Hjalmar Kreutzer / 21.04.2016

In Sachen Meinungsfreiheit stimme ich völlig zu. In einer Demokratie darf der Böhmermann das. Andererseits dient das ganze Gewese ja wohl dazu, laut hinauszutrompeten, wie toll hier die Meinugsfreiheit hochgehalten wird. Schade ist nur, dass wieder, wie zu Zeiten der DDR junge Menschen Angst um ihren Ausbildungsvertrag haben müssen, sollte man sie hier bei uns in der märkischen Provinz auf einer AfD-Veranstaltung auch nur als Zuschauer sehen.

Wolfgang Richter / 20.04.2016

Die vermeintliche Vordenkerin der deutschen Politik hat bezüglich Erdowahn den ersten dicken Lapsus gebracht, als sie sich auf die Reise nach Ankara begab, just während seines Wahlkampfes zu einer von ihm angesetzten Neuwahl zur Wiedererlangung der absoluten Mehrheit, die ihm vorher die Kurdenpartei HDP vermasselt hatte. Die Sonsoren der Kanzlerin und ihrer Berater hatten auch keinen Empfang für die Botschaft, daß der Sultan zum Diskreditieren dieser Volksgruppe und ihrer politischen Partei auch kein Problem damit hatte, seinen Krieg gegen die Kurden im eigenen Land wieder auf zu nehmen. Daß sich heute Bereiche mehrheitlich kurdisch bewohnter Städte in der Türkei von den Kriegsschäden her kaum von einigen Orten in Syrien unterscheiden, nimmt man hier regierungsseitig offenbar auch nicht mehr zur Kenntnis, weil man aus der Falle, die man sich unnötiger weise selbst gestellt hat, z.

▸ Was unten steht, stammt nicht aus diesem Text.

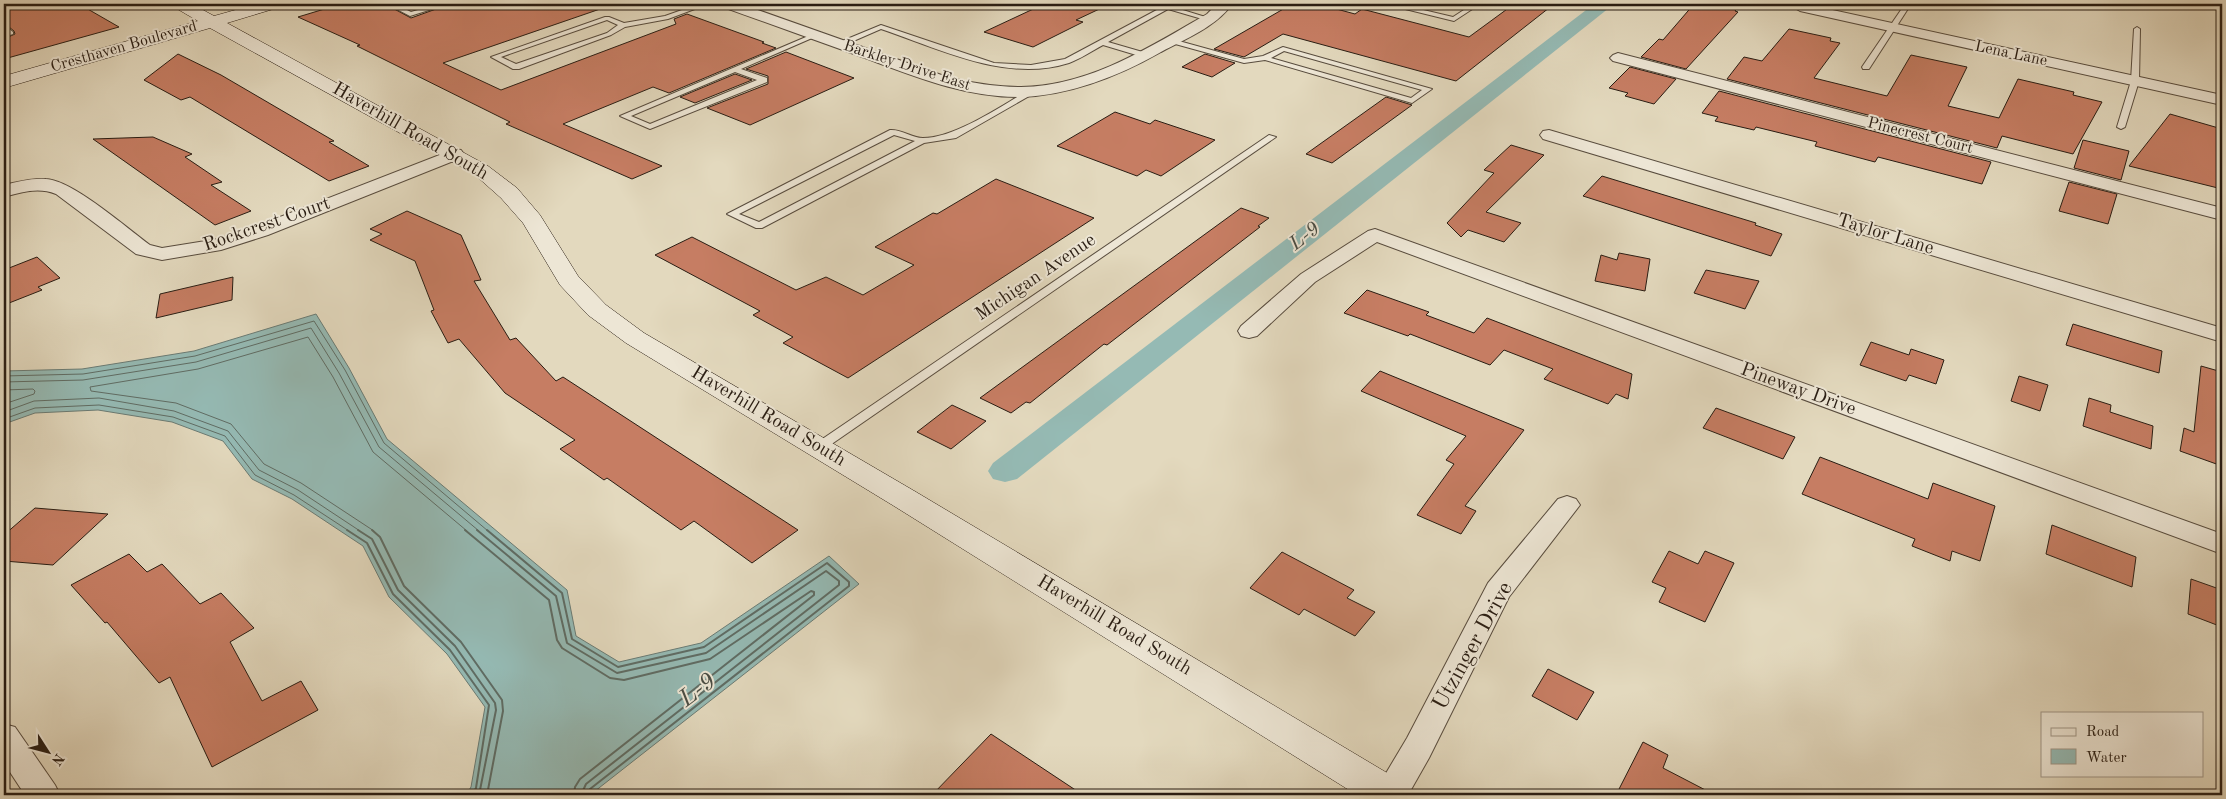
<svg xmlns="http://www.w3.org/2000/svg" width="2226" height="799" font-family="'Old Standard TT',serif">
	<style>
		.water { fill: #95bab4; stroke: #6a7b74 }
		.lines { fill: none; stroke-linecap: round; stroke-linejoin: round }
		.shore-far1 { stroke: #5f6c64; stroke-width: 1 }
		.shore { stroke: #5f6c64; stroke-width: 2 }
		.canal { fill: #95bab4; fill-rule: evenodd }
		.building { fill: #c67d63; stroke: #291d13 }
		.lane-casing { stroke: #584c3e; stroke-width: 2 }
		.street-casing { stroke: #584c3e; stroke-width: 2 }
		.secondary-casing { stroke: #291d13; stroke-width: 1 }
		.lane { fill: #ede6d5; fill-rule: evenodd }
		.street { fill: #ede6d5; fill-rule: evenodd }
		.secondary { fill: #ede6d5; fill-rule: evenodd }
		.labels { text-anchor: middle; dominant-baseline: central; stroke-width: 4; stroke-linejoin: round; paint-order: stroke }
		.far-street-label { font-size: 16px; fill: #291d13; stroke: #ede6d5 }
		.street-label { font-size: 19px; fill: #291d13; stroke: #ede6d5 }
		.water-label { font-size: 20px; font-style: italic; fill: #494c43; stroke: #ede6d5 }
		.near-street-label { font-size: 22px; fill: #291d13; stroke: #ede6d5 }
		.near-water-label { font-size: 24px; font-style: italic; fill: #494c43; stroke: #ede6d5 }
	</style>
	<rect width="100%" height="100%" fill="#e3d9be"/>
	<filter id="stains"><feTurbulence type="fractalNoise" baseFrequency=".004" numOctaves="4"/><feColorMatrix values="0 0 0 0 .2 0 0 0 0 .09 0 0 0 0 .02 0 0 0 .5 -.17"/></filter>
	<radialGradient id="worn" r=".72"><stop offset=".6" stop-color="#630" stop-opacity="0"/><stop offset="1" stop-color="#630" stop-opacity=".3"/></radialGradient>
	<path class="water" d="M316,314l33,54 38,71 180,151 9,46 43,26 82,-19 128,-87 30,28 -269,211h-124l5,-8 14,-80 -38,-53 -58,-57 -26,-51 -71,-47 -40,-20 -29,-38 -51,-19 -74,-12 -63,3 -31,11v-53l78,-2 112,-18z"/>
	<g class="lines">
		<g class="shore-far1">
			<path d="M4,376l79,-2 112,-18 119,-35 31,49 39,73 104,88"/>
			<path d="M4,382l79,-2 113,-18 115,-34 28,45 40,74 100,84"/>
			<path d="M4,390l29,-1 2,2 -1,3 -30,10"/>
			<path d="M4,412l30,-11 65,-3 75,13 54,20 31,39 39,20 62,41"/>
			<path d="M4,419l31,-11 64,-3 74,12 52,19 30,39 39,20 55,36"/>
			<path d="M374,531l-73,-48 -37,-19 -33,-40 -55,-21 -85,-12 -1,-4 108,-18 110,-32 25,40 40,75 94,79"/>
		</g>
		<g class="shore">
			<path d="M347,530l20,13 26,51 57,56 39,55 -13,83 -4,7"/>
			<path d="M358,530l14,9 26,51 57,56 40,57 1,7 -17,85"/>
			<path d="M372,530l8,7 24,49 57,56 41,58 1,11 -16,84"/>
			<path d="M465,530l84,70 8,40 5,8 48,30 14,2 86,-21 101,-68 3,1v3l-234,184 -5,8 -1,8"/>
			<path d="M477,530l79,66 11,47 50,30 89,-20 120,-82 13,10v4l-253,199 -5,11"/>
			<path d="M487,530l75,63 10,46 46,28 86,-20 123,-84 22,19v4l-259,203 -3,6"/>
		</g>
		<path class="canal" d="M1594,4h20l-597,475 -12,3 -12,-3 -5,-8 5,-8z"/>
	</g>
	<g class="building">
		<path d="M4,4h75l40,23 -115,32v-20l11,-5 -1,-3 -10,-8z"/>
		<path d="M341,4h44l26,14 39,-14h153v4l-160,55 58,27 175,-66 -2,-5 13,-5 77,28 -2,1 14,5 -107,45 -16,-6 -90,37 99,42 -30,13 -126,-55 4,-2 -153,-76 3,-1 -62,-28z"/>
		<path d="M1044,4h66l-34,16 7,2 -50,25 -49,-15z"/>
		<path d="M1292,4h26l37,10 7,-5 107,28 45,-33h40l-98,77 -173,-47 -39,23 -30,-8z"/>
		<path d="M1694,4h46l-5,7 3,1 -52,57 -45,-12 18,-18 4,1z"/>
		<path d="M1789,29l42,9 -1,3 10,2 -26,35 73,18 24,-41 56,12 -19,39 51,12 19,-39 56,13 -1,3 29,7 -29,52 -71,-18 -5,12 -270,-69 17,-22 18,4z"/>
		<path d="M786,52l68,26 -104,47 -43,-17 61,-24v-8l-22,-7z"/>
		<path d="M178,54l43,21 113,66 -5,1 40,24 -40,15 -139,-84 -9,3 -37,-20z"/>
		<path d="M1205,54l30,9 -23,14 -30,-10z"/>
		<path d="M1630,67l46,12 -22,25 -29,-8 3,-3 -19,-5z"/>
		<path d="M735,74l17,6 -57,23 -15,-6z"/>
		<path d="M1719,91l272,71 -9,22 -104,-27 -3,5 -60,-16 2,-4 -61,-15 -2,3 -39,-9 3,-4 -16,-4z"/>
		<path d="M1386,97l26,8 -80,58 -26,-9z"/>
		<path d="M1115,112l35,12 5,-4 60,20 -54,36 -15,-6 -9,6 -80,-30z"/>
		<path d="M2170,114l52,15v60l-93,-23z"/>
		<path d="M153,137l39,17 -7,3 37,25 -11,3 40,26 -36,14 -122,-86z"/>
		<path d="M2083,140l46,11 -8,29 -47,-12z"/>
		<path d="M1511,145l33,10 -58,57 35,11 -17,19 -36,-12 -7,7 -14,-14 47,-50 -10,-3z"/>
		<path d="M1602,176l154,47 -1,2 27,9 -11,22 -188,-60z"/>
		<path d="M996,179l98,39 -246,160 -65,-35 10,-6 -40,-22 7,-4 -105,-56 37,-18 104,53 30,-13 37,18 51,-30 -39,-18 58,-34 4,1z"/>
		<path d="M2069,182l48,12 -9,30 -49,-13z"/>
		<path d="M1241,208l28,10 -11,8 2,1 -153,118 -3,-1 -74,59 -4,-1 -15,11 -31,-15z"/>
		<path d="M407,211l54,24 20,45 -7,1 36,59 6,-2 40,43 7,-4 235,153 -46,33 -58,-42 -13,9 -74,-52 -3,2 -44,-31 15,-9 -70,-47 -46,-54 -11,4 -17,-32 3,-1 -19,-49 -45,-21 12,-6 -12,-5z"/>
		<path d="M1619,253l31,6 -5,32 -50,-10 6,-26 16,5z"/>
		<path d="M37,257l23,21 -22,9 4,3 -38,15v-35z"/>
		<path d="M1706,270l53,11 -14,28 -51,-16z"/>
		<path d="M233,277l-1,23 -76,18 4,-24z"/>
		<path d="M1367,290l62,22 -3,3 48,18 13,-15 145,56 -4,25 -12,-5 -8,10 -64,-25 9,-10 -49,-19 -14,15 -80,-31 -2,2 -64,-23z"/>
		<path d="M2073,324l89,27 -3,22 -93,-28z"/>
		<path d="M1871,342l38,13 2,-6 33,11 -8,24 -27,-9 -3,6 -46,-16z"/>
		<path d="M2201,366l21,6v94l-42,-15 4,-23 10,4z"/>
		<path d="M1380,371l144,59 -59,76 11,5 -15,23 -44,-19 37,-51 -8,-4 20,-24 -105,-45z"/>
		<path d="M2019,376l29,9 -8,26 -29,-10z"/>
		<path d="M2089,398l22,7 -1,7 43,14 -2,23 -68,-23z"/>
		<path d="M952,405l34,16 -35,28 -34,-17z"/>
		<path d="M1716,408l79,29 -12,22 -80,-31z"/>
		<path d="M1820,457l108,42 5,-16 62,23 -15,55 -28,-10 -2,10 -38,-15 3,-7 -113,-45z"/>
		<path d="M35,508l73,6 -55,51 -49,-4v-26z"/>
		<path d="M2052,525l84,32 -4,30 -86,-33z"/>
		<path d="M1669,551l29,13 7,-13 29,12 -29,59 -46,-20 7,-14 -14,-6z"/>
		<path d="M1282,552l72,38 -7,8 28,14 -20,24 -51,-27 -5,6 -49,-27z"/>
		<path d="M129,554l18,18 15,-8 38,40 21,-11 33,35 -24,14 32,59 39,-20 17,29 -106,57 -42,-90 -11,6 -52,-61 -2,1 -34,-38z"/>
		<path d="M2191,579l31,11v37l-34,-13z"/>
		<path d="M1548,669l46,23 -17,28 -45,-24z"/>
		<path d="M991,734l92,61h-151z"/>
		<path d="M1643,742l25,13 -5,13 52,27h-99z"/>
	</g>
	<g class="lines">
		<defs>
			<g id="lane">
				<path d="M387,4h8l16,8 28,-8h9l-38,12z"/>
				<path d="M699,4h9l-40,15 -43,8 -14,8 -92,34h-6l-22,-12 114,-40h4l15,6 41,-7zM607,20l11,5 -11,8 -91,31 -15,-7z"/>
				<path d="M1168,4h8l-3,3 39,12 -3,2 -41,-12 -60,33 38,11v4h-3l-40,-12c-11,6 -23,14 -34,18 -63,20 -129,-14 -188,-34l-39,17 -7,-2 46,-19 113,38 37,2 34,-6z"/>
				<path d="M1388,4h10l55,13 20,-13h7l-26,17 -65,-16z"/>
				<path d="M1905,4h6l-42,65h-6l-1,-2z"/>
				<path d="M4,25l9,7v2l-9,3v-4l2,-1 -2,-2z"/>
				<path d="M2137,27l3,2 -1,52 -14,46 -4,2 -4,-2 14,-46 3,-52z"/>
				<path d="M813,34l6,1 -78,34 26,9v4l-117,47 -30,-13zM735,72l22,8 -107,44 -19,-8z"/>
				<path d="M1168,38l76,21 19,-3 20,-9 149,42 -20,14 -147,-43 -21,3 -76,-21zM1284,51l138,39 -11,8 -140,-40z"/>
				<path d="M1031,89l7,2 -82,47 -32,5 -162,85h-6l-29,-14 163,-84c11,-1 22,8 33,8 33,0 79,-33 108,-49zM894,135l21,6 -156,81 -20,-8z"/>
				<path d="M1269,135l7,2 -453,313h-8l-2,-3 2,-3z"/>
			</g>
			<g id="street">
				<path d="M721,4h20l209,74c23,5 47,9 71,9 69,-1 129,-40 186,-73l10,-10h15c-16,23 -47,35 -71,48 -42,24 -90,43 -139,45 -55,1 -106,-20 -157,-39 -47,-17 -95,-34 -142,-51z"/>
				<path d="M1795,4h10l417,91v10l-422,-94 -7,-4z"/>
				<path d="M2203,4h19v6l-17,-3z"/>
				<path d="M1618,53l604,155v12l-609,-159 -3,-3 3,-3z"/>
				<path d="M1549,130l673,198v14l-679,-203 -3,-4 3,-4z"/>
				<path d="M455,149l6,1 3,4 -3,4 -193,77 -47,15 -59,10 -26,-6 -80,-60c-18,-7 -33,-2 -52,3v-12c14,-3 27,-7 42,-6 26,1 81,49 104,66l12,3 56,-9 36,-12z"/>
				<path d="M1375,229l847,305v20l-845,-312 -62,40 -58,54 -8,2 -8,-2 -3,-5 3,-5 60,-52 67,-43z"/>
				<path d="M1567,496l9,3 4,6 -71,92 -80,161 -21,37h-35l34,-57 81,-155 70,-84z"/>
				<path d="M4,724l11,3 40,58 5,10h-35l-21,-32z"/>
			</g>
			<path id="secondary" d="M172,4h20l22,12 43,-12h25l-2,3 -53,16 261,143 29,22 23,27 38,61 28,29 38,28 272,159 488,291 5,12h-52l-463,-289 -268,-163 -38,-28 -28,-30 -37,-62 -22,-25 -27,-24 -264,-146 -206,60v-12l194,-55 -24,-14z"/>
		</defs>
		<use href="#lane" class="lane-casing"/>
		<use href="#street" class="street-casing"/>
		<use href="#secondary" class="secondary-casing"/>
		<use href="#lane" class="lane"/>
		<use href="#street" class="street"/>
		<use href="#secondary" class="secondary"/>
	</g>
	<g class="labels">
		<g class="far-street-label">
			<text transform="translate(124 47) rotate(-16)">Cresthaven Boulevard</text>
			<text transform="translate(2011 54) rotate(12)">Lena Lane</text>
			<text transform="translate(907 66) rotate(18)">Barkley Drive East</text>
			<text transform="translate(1920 136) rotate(14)">Pinecrest Court</text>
		</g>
		<g class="street-label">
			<text transform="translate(410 132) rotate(30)">Haverhill Road South</text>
			<text transform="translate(267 225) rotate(-19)">Rockcrest Court</text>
			<text transform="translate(1885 235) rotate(17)">Taylor Lane</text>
			<text transform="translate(1036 278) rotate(-34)">Michigan Avenue</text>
			<text transform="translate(1798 390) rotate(20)">Pineway Drive</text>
			<text transform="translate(768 417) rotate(31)">Haverhill Road South</text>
			<text transform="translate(1114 626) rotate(31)">Haverhill Road South</text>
		</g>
		<g class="water-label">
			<text transform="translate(1305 237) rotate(-38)">L-9</text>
		</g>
		<g class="near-street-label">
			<text transform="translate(1473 646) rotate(-61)">Utzinger Drive</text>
		</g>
		<g class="near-water-label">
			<text transform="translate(698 691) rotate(-37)">L-9</text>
		</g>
	</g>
	<rect width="2226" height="799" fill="none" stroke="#e3d9be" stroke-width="20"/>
	<rect x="5" y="5" width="2216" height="789" fill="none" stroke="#291d13" stroke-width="2.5"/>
	<rect x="10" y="10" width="2206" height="779" fill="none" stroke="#291d13"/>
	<rect x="2041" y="712" width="162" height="65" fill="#ede6d5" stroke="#9f9687"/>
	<rect x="2051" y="728" width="25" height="8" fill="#ede6d5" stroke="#9f9687"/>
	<text x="2086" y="736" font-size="15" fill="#291d13">Road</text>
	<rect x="2051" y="749" width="25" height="15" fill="#95bab4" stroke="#9f9687"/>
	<text x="2086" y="762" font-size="15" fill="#291d13">Water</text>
	<g transform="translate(48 752) rotate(126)" stroke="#ede6d5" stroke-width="4" paint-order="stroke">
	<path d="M0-4L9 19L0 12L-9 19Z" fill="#291d13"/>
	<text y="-8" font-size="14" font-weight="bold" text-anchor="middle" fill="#291d13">N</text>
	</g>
	<rect width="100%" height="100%" filter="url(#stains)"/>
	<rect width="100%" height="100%" fill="url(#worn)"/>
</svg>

B. auch im Hinblick auf den Migranten-Pakt, nicht mehr ohne politische Nackenschläge raus kommt, vor allem auch, weil es zwar zunehmend dem Naturell unserer Kanzlerin entspricht, nach Tagesform aus dem hohlen Bauch heraus einen politischen Zick-Zack-Kurs hin zu legen, sie jedoch dabei der eigenen überzeugung nach offenbar davor gefeit ist, Fehler zu machen, die man dann auch mal zugeben könnte.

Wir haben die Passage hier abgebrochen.